Members of the 110th Fighter Squadron, Missouri Air National Guard (the F-15 squadron at Lambert Field) must begin taking the anthrax vaccine in February as required under a Department of Defense mandatory inoculation program. This is an unnecessary health risk to the Missouri Air National Guard members.

There is ample evidence that the vaccine has not been sufficiently tested, that it is not being administered correctly and that numerous people have gotten sick after receiving the vaccine. I do not know if the vaccine is causing the illnesses. Neither does the Department of Defense. Just this past week there was evidence that pyridostigmine bromide, or PB, which was administered to troops during the Gulf War may be a cause of Gulf War Syndrome. This military insisted this was safe. Further research may discover a similar link with the anthrax vaccine. How can the Department of Defense be allowed to continue the anthrax vaccination program when its effects are simply not known? Proper testing must be done. Military members are not research animals. I hope this policy is simply misguided, but past actions by the Department of Defense mean an ignoble motive for the vaccination program cannot be ruled out.

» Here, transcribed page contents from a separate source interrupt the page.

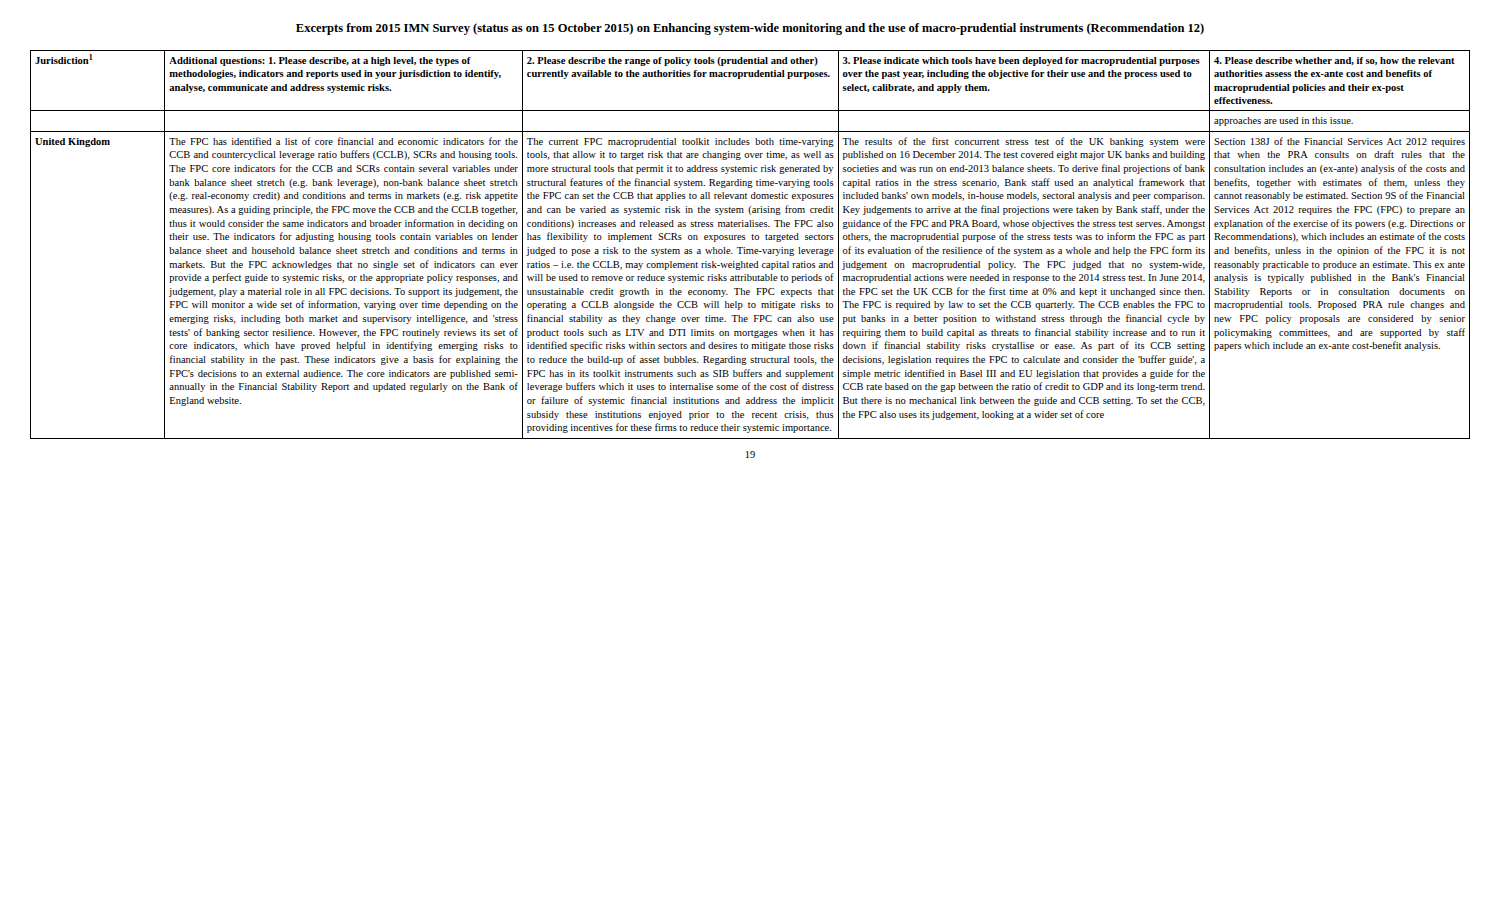Excerpts from 2015 IMN Survey (status as on 15 October 2015) on Enhancing system-wide monitoring and the use of macro-prudential instruments (Recommendation 12)
| Jurisdiction 1 | Additional questions: 1. Please describe, at a high level, the types of methodologies, indicators and reports used in your jurisdiction to identify, analyse, communicate and address systemic risks. | 2. Please describe the range of policy tools (prudential and other) currently available to the authorities for macroprudential purposes. | 3. Please indicate which tools have been deployed for macroprudential purposes over the past year, including the objective for their use and the process used to select, calibrate, and apply them. | 4. Please describe whether and, if so, how the relevant authorities assess the ex-ante cost and benefits of macroprudential policies and their ex-post effectiveness. |
| --- | --- | --- | --- | --- |
| | | | | approaches are used in this issue. |
| United Kingdom | The FPC has identified a list of core financial and economic indicators for the CCB and countercyclical leverage ratio buffers (CCLB), SCRs and housing tools. The FPC core indicators for the CCB and SCRs contain several variables under bank balance sheet stretch (e.g. bank leverage), non-bank balance sheet stretch (e.g. real-economy credit) and conditions and terms in markets (e.g. risk appetite measures). As a guiding principle, the FPC move the CCB and the CCLB together, thus it would consider the same indicators and broader information in deciding on their use. The indicators for adjusting housing tools contain variables on lender balance sheet and household balance sheet stretch and conditions and terms in markets. But the FPC acknowledges that no single set of indicators can ever provide a perfect guide to systemic risks, or the appropriate policy responses, and judgement, play a material role in all FPC decisions. To support its judgement, the FPC will monitor a wide set of information, varying over time depending on the emerging risks, including both market and supervisory intelligence, and 'stress tests' of banking sector resilience. However, the FPC routinely reviews its set of core indicators, which have proved helpful in identifying emerging risks to financial stability in the past. These indicators give a basis for explaining the FPC's decisions to an external audience. The core indicators are published semi-annually in the Financial Stability Report and updated regularly on the Bank of England website. | The current FPC macroprudential toolkit includes both time-varying tools, that allow it to target risk that are changing over time, as well as more structural tools that permit it to address systemic risk generated by structural features of the financial system. Regarding time-varying tools the FPC can set the CCB that applies to all relevant domestic exposures and can be varied as systemic risk in the system (arising from credit conditions) increases and released as stress materialises. The FPC also has flexibility to implement SCRs on exposures to targeted sectors judged to pose a risk to the system as a whole. Time-varying leverage ratios – i.e. the CCLB, may complement risk-weighted capital ratios and will be used to remove or reduce systemic risks attributable to periods of unsustainable credit growth in the economy. The FPC expects that operating a CCLB alongside the CCB will help to mitigate risks to financial stability as they change over time. The FPC can also use product tools such as LTV and DTI limits on mortgages when it has identified specific risks within sectors and desires to mitigate those risks to reduce the build-up of asset bubbles. Regarding structural tools, the FPC has in its toolkit instruments such as SIB buffers and supplement leverage buffers which it uses to internalise some of the cost of distress or failure of systemic financial institutions and address the implicit subsidy these institutions enjoyed prior to the recent crisis, thus providing incentives for these firms to reduce their systemic importance. | The results of the first concurrent stress test of the UK banking system were published on 16 December 2014. The test covered eight major UK banks and building societies and was run on end-2013 balance sheets. To derive final projections of bank capital ratios in the stress scenario, Bank staff used an analytical framework that included banks' own models, in-house models, sectoral analysis and peer comparison. Key judgements to arrive at the final projections were taken by Bank staff, under the guidance of the FPC and PRA Board, whose objectives the stress test serves. Amongst others, the macroprudential purpose of the stress tests was to inform the FPC as part of its evaluation of the resilience of the system as a whole and help the FPC form its judgement on macroprudential policy. The FPC judged that no system-wide, macroprudential actions were needed in response to the 2014 stress test. In June 2014, the FPC set the UK CCB for the first time at 0% and kept it unchanged since then. The FPC is required by law to set the CCB quarterly. The CCB enables the FPC to put banks in a better position to withstand stress through the financial cycle by requiring them to build capital as threats to financial stability increase and to run it down if financial stability risks crystallise or ease. As part of its CCB setting decisions, legislation requires the FPC to calculate and consider the 'buffer guide', a simple metric identified in Basel III and EU legislation that provides a guide for the CCB rate based on the gap between the ratio of credit to GDP and its long-term trend. But there is no mechanical link between the guide and CCB setting. To set the CCB, the FPC also uses its judgement, looking at a wider set of core | Section 138J of the Financial Services Act 2012 requires that when the PRA consults on draft rules that the consultation includes an (ex-ante) analysis of the costs and benefits, together with estimates of them, unless they cannot reasonably be estimated. Section 9S of the Financial Services Act 2012 requires the FPC (FPC) to prepare an explanation of the exercise of its powers (e.g. Directions or Recommendations), which includes an estimate of the costs and benefits, unless in the opinion of the FPC it is not reasonably practicable to produce an estimate. This ex ante analysis is typically published in the Bank's Financial Stability Reports or in consultation documents on macroprudential tools. Proposed PRA rule changes and new FPC policy proposals are considered by senior policymaking committees, and are supported by staff papers which include an ex-ante cost-benefit analysis. |
19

This mandatory inoculation program is burgeoning into a national-defense crisis: lack of experienced pilots. As the active-duty Air Force has drawn down, it relies increasingly on Guard units such as the Missouri Air National Guard. Now the Guard is beginning to suffer as pilots resign rather than take this risky series of shots. For once, though, a problem can be easily solved. Stop the mandatory anthrax vaccination, and the resignations will stop immediately.

This issue must be addressed at once. As each unit's turn comes to receive the vaccine, numerous pilots resign. Missouri's turn is in February. The mandatory anthrax vaccination program must be stopped.